According to the NY Times,

“I’m not mad, but this is plagiarism,” Ms. De Keersmaeker told Studio Brussel in an interview. “This is stealing.”

Ms. De Keersmaeker said the pop diva had borrowed liberally from two of her pieces, “Achterland” from 1990 and “Rosas danst Rosas” from 1983. The dancers in Beyoncé’s video not only share some dance moves with the “Rosas danst Rosas” piece, but also the costumes, the set and even some specific shots resemble a film of the dance made by Thierry De Mey, she said. Beyoncé’s choreography also takes moves from “Achterland,” she said, but in a less obvious way. “It’s a bit rude,” she said. “What’s rude about it is that they don’t even bother about hiding it.”

In response to Ms. De Keersmaeker’s comments, Beyoncé said in a statement: “Clearly, the ballet ‘Rosas danst Rosas’ was one of many references for my video ‘Countdown.’ It was one of the inspirations used to bring the feel and look of the song to life.”

“I was also paying tribute to the film, ‘Funny Face’ with the legendary Audrey Hepburn,” Beyoncé continued. “My biggest inspirations were the ’60s, the ’70s, Brigitte Bardot, Andy Warhol, Twiggy and Diana Ross.” She added, “I’ve always been fascinated by the way contemporary art uses different elements and references to produce something unique.”

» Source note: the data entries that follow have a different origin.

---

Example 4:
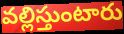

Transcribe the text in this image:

వల్లిస్తుంటారు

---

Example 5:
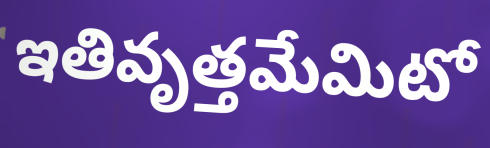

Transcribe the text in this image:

ఇతివృత్తమేమిటోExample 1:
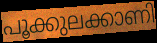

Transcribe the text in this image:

പൂക്കുലക്കാണി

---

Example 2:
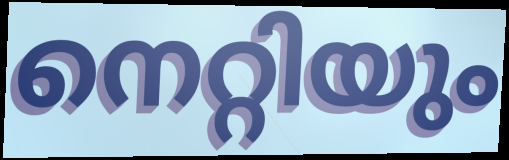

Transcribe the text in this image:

നെറ്റിയും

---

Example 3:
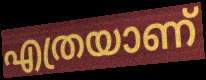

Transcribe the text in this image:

എത്രയാണ്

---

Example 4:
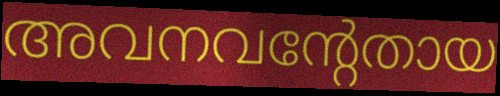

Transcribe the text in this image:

അവനവന്റേതായ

The co-director of the video, Adria Petty, told MTV news recently she had showed Beyoncé footage of contemporary dance in Europe to generate ideas.

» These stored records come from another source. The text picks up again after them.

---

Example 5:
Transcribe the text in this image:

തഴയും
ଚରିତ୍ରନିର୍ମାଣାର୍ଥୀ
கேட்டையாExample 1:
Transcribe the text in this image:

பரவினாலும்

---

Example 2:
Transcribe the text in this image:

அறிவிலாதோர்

“I brought Beyoncé a number or references and we picked some out together,” Ms. Petty said. “Most were German modern dance references, believe it or not.”

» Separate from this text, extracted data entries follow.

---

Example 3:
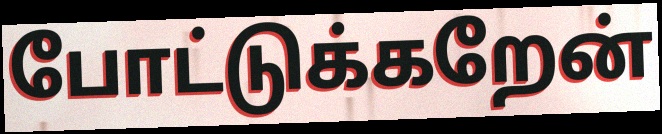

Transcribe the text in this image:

போட்டுக்கறேன்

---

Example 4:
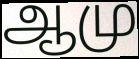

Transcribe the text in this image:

ஆமு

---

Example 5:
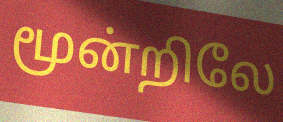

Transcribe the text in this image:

மூன்றிலே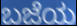
ಬಜೆಯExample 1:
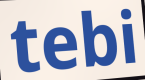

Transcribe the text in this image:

tebi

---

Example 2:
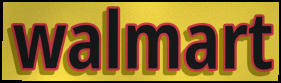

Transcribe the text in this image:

walmart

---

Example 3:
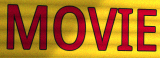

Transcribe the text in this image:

MOVIE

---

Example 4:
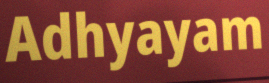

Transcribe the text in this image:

Adhyayam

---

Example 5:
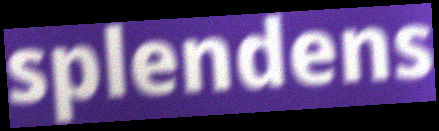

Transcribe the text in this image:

splendens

Beyoncé was accused of borrowing dance moves earlier this year, after some of the choreography for her performance of “Run the World (Girls)” at the Billboard Music awards in May appeared to be taken from a dance by Lorella Cuccarini. She later acknowledged that Cuccarini had inspired her.

In a letter posted on Studio Brussel’s Web site on Monday, Ms. De Keersmaeker, who has been a major force in contemporary dance for three decades, said: “Beyoncé is not the worst copycat; she sings and dances very well, and she has a good taste! On the other hand, there are protocols and consequences to such actions, and I can’t imagine she and her team are not aware of it.”

She added that borrowed choreography seemed robbed of its original power in the context of a pop music video. “In the 1980s, this was seen as a statement of girl power, based on assuming a feminine stance on sexual expression,” she wrote. “I was often asked then if it was feminist. Now that I see Beyoncé dancing it, I find it pleasant but I don’t see any edge to it. It’s seductive in an entertaining consumerist way.”

Beyonce also sat down with Harper’s Bazaar and talked about waiting to become a mother and her marriage to Jay-Z.

“It was important to me that I gave myself time to focus on becoming the woman I want to be, building my empire, my relationship, and my self-worth, before I became a mother. Now God has blessed us with the ultimate.”

She and Jay-Z are a deeply committed and extremely private couple, just as happy grabbing pizza in Brooklyn as they are yachting around the Mediterranean. “We have been together since I was 20 years old,” she says. “We took our time and developed an unbreakable friendship before we got married. I admire his ability to inspire others. To me, Jay represents the American dream. Jay’s music has helped define our generation. All that he has overcome and worked to achieve gives millions hope that they can become whatever they want to be. I respect him so much; he is a great man and a great artist.”

In a rare moment of candor about their relationship, she continues: “We focused three years on our marriage and found that it brought us an even stronger bond and connection. But like anything great and successful in your life, marriage takes hard work and sacrifice. It has to be something both you and your husband deeply want. The best thing about marriage is the amount of growth you have because you can no longer hide from your fears and insecurities. There’s someone right there calling you out on your flaws and building you up when you need the support. If you are with the right person, it brings out the best version of you.